Wildlife restoration funds are used for a number of projects, including habitat and wetland restoration Nelson said. “Areas where we might try to enhance habitat for a variety of species like ospreys with the nesting platforms, restoring native prairie grasses to provide nesting for a huge variety of grassland nesting birds, neotropical song birds, game birds, whatever it may be, those funds are absolutely critical to do those things.”
Federal funds dedicated to wildlife restoration in the Great Lakes states have nearly doubled since 1999. The tax collections took off following 9/11, said Connie Owings, an analyst with the U.S. Treasury’s Alcohol and Tobacco Tax and Trade Bureau. It’s a supply and demand situation, she said, and “everybody wanted a gun, everybody wanted ammunition.” The growing firearm and ammunition sales translated into steadily climbing wildlife protection funds.
But the spike in gun and ammunition sales following last year’s presidential election may lead to a new windfall for the region.
While firearm sales naturally peak during the hunting and holiday season, 2008 saw a dramatic upswing in firearm sales in November and December.
National gun and ammunition sales data are not available, but the FBI reports background check requests for firearm purchases.

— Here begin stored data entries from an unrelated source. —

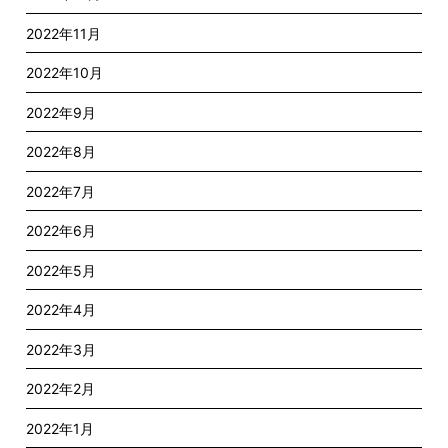
2022年11月
2022年10月
2022年9月
2022年8月
2022年7月
2022年6月
2022年5月
2022年4月
2022年3月
2022年2月
2022年1月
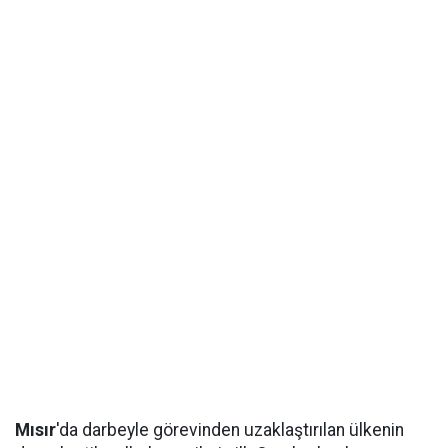
Mısır
'da darbeyle görevinden uzaklaştırılan ülkenin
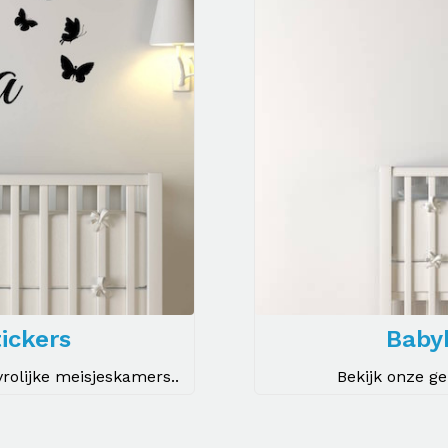
ickers
Baby
rolijke meisjeskamers..
Bekijk onze g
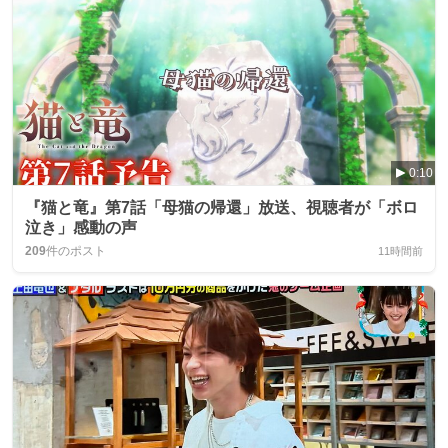
0:10
『猫と竜』第7話「母猫の帰還」放送、視聴者が「ボロ
泣き」感動の声
209
件のポスト
11時間前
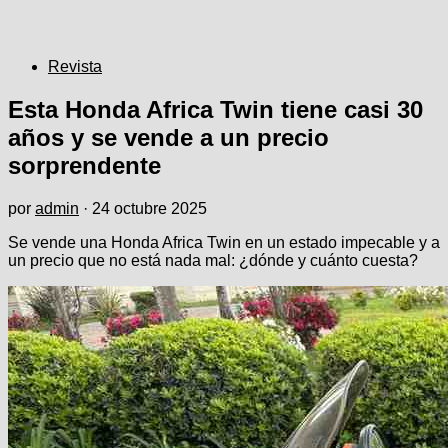
Revista
Esta Honda Africa Twin tiene casi 30
años y se vende a un precio
sorprendente
por
admin
·
24 octubre 2025
Se vende una Honda Africa Twin en un estado impecable y a
un precio que no está nada mal: ¿dónde y cuánto cuesta?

Those requests increased by 30 percent immediately following the presidential election. This rise in firearm queries was later mirrored by an increase in taxes collected from manufacturers and importers; taxes collected last January through March were 43 percent greater than the amount collected over the same period in 2008.

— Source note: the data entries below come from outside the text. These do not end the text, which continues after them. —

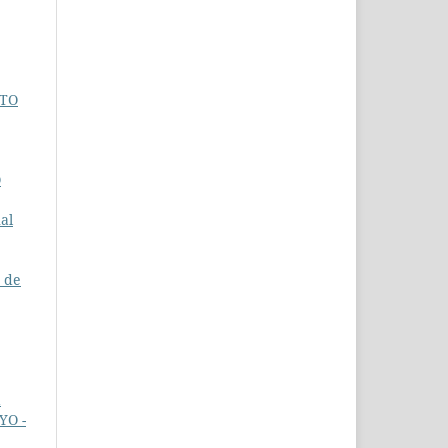
STO
O
al
, de
a
YO -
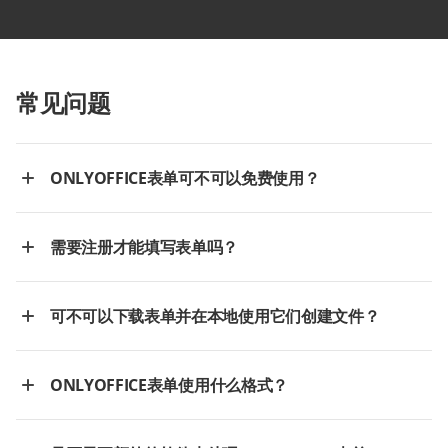
常见问题
ONLYOFFICE表单可不可以免费使用？
需要注册才能填写表单吗？
可不可以下载表单并在本地使用它们创建文件？
ONLYOFFICE表单使用什么格式？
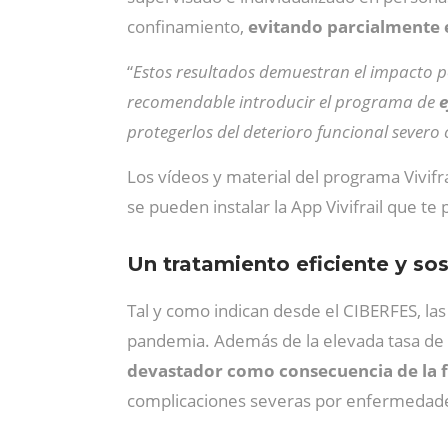
confinamiento,
evitando parcialmente e
“
Estos resultados demuestran el impacto po
recomendable introducir el programa de
e
protegerlos del deterioro funcional sever
Los vídeos y material del programa Vivif
se pueden instalar la App Vivifrail que te
Un tratamiento eficiente y so
Tal y como indican desde el CIBERFES, las
pandemia. Además de la elevada tasa de 
devastador como consecuencia de la fa
complicaciones severas por enfermedades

Obama’s voting record as a state senator, and later as a U.S. senator, has gun enthusiasts concerned, and explains the run on guns and ammunition, said Vickie Cielpak, a spokesperson for the National Rifle Association. “There’s a general distrust of the Obama administration to uphold the second amendment. Gun owners are politically savvy people and they realize that the administration poses a risk.”

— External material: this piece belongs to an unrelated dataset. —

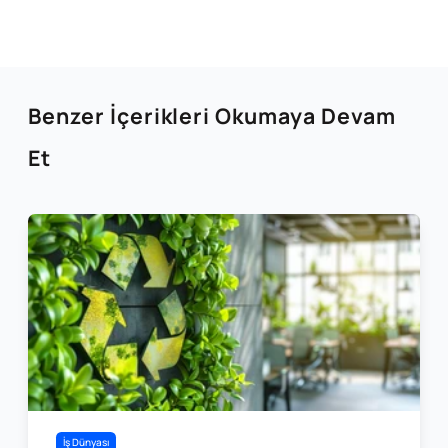
Benzer İçerikleri Okumaya Devam
Et
İş Dünyası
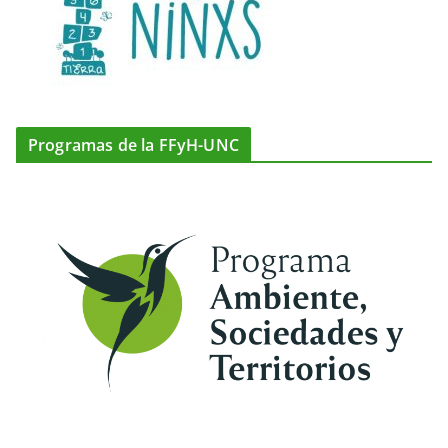
Programas de la FFyH-UNC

While the tax was established by hunters, for hunters, many non-hunters are chipping into the pool. “People who buy a firearm for self protection and have no interest whatsoever in wildlife are still contributing,” Nelson said. Still, he said, the non-hunters benefit from wildlife restoration. “When we do things like restore floodplain habitat … it also improves water quality by reducing sedimentation and non point source pollution,” he said. “These things that are wildlife oriented have benefits far beyond folks who are interested in wildlife or just wildlife habitat.”